Song of the Week is a feature where SportsAlcohol editors, staffers, friends, and other assorted experts write a bit about a particular song that they love or hate or respect. Sara kicks this feature off with a song to cap off the real bad August our country has just experienced.

“The name of this tune is ‘Mississippi Goddam’,” Nina Simone says at the start. “And I mean every word of it.” It’s a sentiment that must have startled the largely white crowds who came to see her perform in 1964. The previous year had seen the murder of Medgar Evers and the deaths of four girls in the 16th Street Baptist Church bombing. Race relations across the country were roiling and many feared a long road ahead for both sides of the divide.

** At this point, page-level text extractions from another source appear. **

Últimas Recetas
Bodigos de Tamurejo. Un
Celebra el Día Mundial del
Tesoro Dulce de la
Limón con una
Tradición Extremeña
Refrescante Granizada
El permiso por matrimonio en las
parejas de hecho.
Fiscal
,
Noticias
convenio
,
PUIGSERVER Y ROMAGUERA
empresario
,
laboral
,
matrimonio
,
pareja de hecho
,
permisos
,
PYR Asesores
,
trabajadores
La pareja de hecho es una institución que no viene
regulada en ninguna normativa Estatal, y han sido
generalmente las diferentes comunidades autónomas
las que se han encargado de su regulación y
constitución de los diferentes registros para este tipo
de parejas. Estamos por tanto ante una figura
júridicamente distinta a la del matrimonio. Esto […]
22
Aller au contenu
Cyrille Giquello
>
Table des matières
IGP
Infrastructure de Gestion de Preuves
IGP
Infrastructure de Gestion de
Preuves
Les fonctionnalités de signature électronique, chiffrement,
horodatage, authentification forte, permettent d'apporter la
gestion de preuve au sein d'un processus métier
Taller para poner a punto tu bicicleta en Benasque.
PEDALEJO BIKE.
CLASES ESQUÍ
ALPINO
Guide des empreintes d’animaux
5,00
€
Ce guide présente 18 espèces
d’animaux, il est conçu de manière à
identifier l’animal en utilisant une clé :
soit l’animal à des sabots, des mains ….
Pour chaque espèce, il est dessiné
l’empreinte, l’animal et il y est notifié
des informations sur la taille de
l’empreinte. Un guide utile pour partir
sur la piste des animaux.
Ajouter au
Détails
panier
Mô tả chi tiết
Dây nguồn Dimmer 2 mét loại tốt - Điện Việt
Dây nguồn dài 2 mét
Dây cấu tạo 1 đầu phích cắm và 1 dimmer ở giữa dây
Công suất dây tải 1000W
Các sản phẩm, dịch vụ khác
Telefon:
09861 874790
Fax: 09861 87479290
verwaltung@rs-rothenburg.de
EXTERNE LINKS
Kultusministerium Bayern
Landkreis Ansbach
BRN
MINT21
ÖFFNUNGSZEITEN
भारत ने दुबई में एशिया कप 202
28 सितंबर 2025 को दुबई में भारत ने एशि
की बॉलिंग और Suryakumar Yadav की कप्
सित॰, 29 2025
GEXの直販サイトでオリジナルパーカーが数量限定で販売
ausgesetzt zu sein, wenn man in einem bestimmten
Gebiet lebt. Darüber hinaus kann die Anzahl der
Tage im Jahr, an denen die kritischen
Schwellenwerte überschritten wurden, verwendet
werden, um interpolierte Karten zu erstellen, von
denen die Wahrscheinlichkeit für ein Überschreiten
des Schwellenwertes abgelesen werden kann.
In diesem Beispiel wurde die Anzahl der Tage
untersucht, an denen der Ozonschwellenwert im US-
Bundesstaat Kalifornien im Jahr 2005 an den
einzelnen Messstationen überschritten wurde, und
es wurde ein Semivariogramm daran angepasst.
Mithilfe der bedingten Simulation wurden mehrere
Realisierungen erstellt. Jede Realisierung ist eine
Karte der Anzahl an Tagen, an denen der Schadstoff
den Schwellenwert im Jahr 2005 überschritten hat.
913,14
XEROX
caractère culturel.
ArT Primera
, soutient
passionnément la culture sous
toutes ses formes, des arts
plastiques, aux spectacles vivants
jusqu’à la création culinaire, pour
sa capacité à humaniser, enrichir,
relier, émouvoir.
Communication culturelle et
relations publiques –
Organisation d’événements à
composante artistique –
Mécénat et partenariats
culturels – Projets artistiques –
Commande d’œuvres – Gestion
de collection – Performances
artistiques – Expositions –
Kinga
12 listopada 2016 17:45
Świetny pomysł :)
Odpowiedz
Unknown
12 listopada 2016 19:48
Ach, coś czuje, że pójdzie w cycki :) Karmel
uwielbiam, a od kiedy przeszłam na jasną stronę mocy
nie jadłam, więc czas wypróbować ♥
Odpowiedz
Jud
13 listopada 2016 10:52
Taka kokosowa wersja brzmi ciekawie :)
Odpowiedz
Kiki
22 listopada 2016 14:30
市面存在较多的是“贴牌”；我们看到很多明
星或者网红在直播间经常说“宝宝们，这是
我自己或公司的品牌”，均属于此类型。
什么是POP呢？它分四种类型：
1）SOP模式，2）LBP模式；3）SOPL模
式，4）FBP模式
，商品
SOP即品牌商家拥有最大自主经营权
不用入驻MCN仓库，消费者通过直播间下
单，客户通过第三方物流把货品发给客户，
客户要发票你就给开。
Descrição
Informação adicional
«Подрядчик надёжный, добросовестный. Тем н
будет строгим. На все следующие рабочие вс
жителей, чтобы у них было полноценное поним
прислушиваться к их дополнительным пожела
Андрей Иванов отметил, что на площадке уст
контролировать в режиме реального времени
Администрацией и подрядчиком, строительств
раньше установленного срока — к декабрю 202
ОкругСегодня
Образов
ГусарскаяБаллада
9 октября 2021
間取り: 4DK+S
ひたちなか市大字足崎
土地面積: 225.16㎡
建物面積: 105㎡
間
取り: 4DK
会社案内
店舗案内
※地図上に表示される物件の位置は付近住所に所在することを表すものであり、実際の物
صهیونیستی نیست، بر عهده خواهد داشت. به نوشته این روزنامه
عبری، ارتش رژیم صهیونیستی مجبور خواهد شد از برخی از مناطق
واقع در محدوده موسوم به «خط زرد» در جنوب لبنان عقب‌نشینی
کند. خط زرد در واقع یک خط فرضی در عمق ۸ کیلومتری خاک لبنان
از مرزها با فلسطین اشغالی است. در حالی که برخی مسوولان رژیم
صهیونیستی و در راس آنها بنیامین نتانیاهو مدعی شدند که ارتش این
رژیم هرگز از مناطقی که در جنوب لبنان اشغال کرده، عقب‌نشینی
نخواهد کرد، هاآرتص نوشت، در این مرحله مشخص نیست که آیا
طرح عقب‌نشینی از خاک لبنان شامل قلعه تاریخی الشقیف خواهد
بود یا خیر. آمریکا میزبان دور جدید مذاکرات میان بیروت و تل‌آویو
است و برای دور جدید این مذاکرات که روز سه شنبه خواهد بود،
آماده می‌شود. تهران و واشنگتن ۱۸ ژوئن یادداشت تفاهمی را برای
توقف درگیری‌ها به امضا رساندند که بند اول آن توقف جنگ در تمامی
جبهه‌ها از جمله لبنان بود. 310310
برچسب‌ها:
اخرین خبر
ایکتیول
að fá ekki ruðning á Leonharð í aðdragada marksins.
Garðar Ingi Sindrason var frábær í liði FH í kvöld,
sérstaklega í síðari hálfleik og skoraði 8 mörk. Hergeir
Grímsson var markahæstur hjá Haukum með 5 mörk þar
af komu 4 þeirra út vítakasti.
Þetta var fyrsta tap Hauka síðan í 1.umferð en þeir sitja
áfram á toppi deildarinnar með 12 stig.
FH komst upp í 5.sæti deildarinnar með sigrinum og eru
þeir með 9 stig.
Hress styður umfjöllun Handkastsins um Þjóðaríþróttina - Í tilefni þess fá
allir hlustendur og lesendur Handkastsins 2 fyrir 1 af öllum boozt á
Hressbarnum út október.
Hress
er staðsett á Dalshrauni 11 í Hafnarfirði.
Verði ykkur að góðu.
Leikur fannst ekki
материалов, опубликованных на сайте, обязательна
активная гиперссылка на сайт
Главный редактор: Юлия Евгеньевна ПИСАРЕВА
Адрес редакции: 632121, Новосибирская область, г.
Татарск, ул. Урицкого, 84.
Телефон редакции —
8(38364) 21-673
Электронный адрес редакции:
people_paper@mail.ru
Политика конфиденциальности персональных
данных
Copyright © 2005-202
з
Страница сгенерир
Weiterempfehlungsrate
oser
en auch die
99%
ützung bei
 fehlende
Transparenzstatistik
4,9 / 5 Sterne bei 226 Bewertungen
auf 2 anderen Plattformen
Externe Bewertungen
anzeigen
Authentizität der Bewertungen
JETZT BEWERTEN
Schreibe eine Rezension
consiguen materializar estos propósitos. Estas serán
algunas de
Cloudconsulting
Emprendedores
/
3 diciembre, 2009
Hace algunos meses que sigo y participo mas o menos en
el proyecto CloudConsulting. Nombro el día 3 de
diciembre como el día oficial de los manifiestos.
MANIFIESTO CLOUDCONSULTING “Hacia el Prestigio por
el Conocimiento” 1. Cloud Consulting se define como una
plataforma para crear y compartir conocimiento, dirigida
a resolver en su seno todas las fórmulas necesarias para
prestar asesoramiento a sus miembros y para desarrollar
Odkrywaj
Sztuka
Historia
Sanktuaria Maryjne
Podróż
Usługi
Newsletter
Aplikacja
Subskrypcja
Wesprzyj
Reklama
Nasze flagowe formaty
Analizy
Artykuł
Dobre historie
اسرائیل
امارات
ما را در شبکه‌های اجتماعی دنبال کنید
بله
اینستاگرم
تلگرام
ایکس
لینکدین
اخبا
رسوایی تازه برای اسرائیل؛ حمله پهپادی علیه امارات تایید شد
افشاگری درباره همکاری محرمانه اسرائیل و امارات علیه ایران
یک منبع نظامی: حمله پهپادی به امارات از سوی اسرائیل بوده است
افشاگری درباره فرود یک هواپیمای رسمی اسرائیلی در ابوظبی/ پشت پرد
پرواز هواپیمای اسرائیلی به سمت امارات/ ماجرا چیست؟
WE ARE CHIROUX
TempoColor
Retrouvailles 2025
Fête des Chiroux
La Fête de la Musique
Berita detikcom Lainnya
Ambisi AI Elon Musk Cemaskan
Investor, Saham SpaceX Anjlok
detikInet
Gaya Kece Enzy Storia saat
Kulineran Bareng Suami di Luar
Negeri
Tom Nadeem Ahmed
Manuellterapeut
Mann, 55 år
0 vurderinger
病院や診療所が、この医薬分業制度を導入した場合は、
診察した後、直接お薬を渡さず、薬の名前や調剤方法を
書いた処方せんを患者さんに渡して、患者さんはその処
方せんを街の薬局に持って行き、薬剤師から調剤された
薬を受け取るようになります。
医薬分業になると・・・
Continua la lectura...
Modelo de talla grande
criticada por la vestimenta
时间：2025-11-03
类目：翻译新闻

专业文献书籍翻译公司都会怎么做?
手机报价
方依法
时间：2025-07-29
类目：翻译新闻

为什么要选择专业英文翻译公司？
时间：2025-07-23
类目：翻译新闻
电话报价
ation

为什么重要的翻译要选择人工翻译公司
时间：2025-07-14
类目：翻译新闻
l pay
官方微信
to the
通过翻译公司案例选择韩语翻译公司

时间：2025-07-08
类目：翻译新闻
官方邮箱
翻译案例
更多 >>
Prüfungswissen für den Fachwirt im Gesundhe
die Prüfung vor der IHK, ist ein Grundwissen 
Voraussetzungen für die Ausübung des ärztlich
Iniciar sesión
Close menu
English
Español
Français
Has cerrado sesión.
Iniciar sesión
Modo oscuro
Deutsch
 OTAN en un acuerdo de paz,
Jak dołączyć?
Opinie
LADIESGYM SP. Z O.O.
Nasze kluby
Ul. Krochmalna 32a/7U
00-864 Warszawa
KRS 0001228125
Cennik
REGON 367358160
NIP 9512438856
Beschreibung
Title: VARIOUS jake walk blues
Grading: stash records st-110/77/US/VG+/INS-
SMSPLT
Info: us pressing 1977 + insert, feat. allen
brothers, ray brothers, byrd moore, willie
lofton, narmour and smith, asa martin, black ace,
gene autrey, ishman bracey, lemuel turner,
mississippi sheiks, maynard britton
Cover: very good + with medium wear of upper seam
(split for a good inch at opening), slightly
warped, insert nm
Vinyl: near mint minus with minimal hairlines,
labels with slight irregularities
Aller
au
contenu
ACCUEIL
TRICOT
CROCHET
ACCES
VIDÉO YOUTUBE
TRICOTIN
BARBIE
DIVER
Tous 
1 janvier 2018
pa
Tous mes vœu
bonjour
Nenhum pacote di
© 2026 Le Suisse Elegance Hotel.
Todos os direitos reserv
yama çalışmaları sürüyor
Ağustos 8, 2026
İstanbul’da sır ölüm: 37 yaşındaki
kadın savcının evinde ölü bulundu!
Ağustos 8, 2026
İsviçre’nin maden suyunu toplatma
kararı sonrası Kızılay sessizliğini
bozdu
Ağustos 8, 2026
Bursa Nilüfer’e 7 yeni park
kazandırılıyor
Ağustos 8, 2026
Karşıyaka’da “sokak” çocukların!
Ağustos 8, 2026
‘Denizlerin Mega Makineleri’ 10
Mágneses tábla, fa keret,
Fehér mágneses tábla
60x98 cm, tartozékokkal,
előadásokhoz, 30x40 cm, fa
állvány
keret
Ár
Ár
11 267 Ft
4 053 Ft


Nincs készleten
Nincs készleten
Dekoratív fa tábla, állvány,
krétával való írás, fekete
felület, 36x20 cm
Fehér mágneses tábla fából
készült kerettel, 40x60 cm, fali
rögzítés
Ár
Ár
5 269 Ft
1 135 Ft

Simone, though, was never afraid to be confrontational, even explosive, with her listeners and the live recordings of “Mississippi Goddam” have a righteous urgency, punctuated by uncomfortable audience laughter, that is still impossible to brush off even fifty years on.

Simone wrote the song in an hour but it contains decades of suppressed anger. The bouncy piano melody she chose provides an ironic underline to the caustic lyrics of pain and strife. After name-checking the Southern states that were the sites of major oppression and violence, she devotes several lines to mocking the legacy of black subservience. “You lied to me all these years,” she fumes, “Told me to wash and clean my ears. And talk real fine just like a lady. And you’ll stop calling me Sister Sadie.” It builds to a call and response with her singers as she rattles off the demands of the movement (“Mass participation/Desegregation”) and they shout back, “Too slow!” — inciting action over caution. She performed it both for the civil rights marchers at Selma and in concert at Carnegie Hall. While many protest songs of the era aimed for uplift, Simone’s remains arresting for its undeniable fury. She isn’t blowing in the wind; she’s the wind itself.

To listen to “Mississippi Goddam” now, in the wake of the clashes in Ferguson, among countless other injustices, is to face simultaneously how far we’ve come and how much work is still left. “You don’t have to live next to me,” Simone proclaims at the song’s end. “Just give me my equality.” Now that the latter has been won, it’s up to us to do the rest.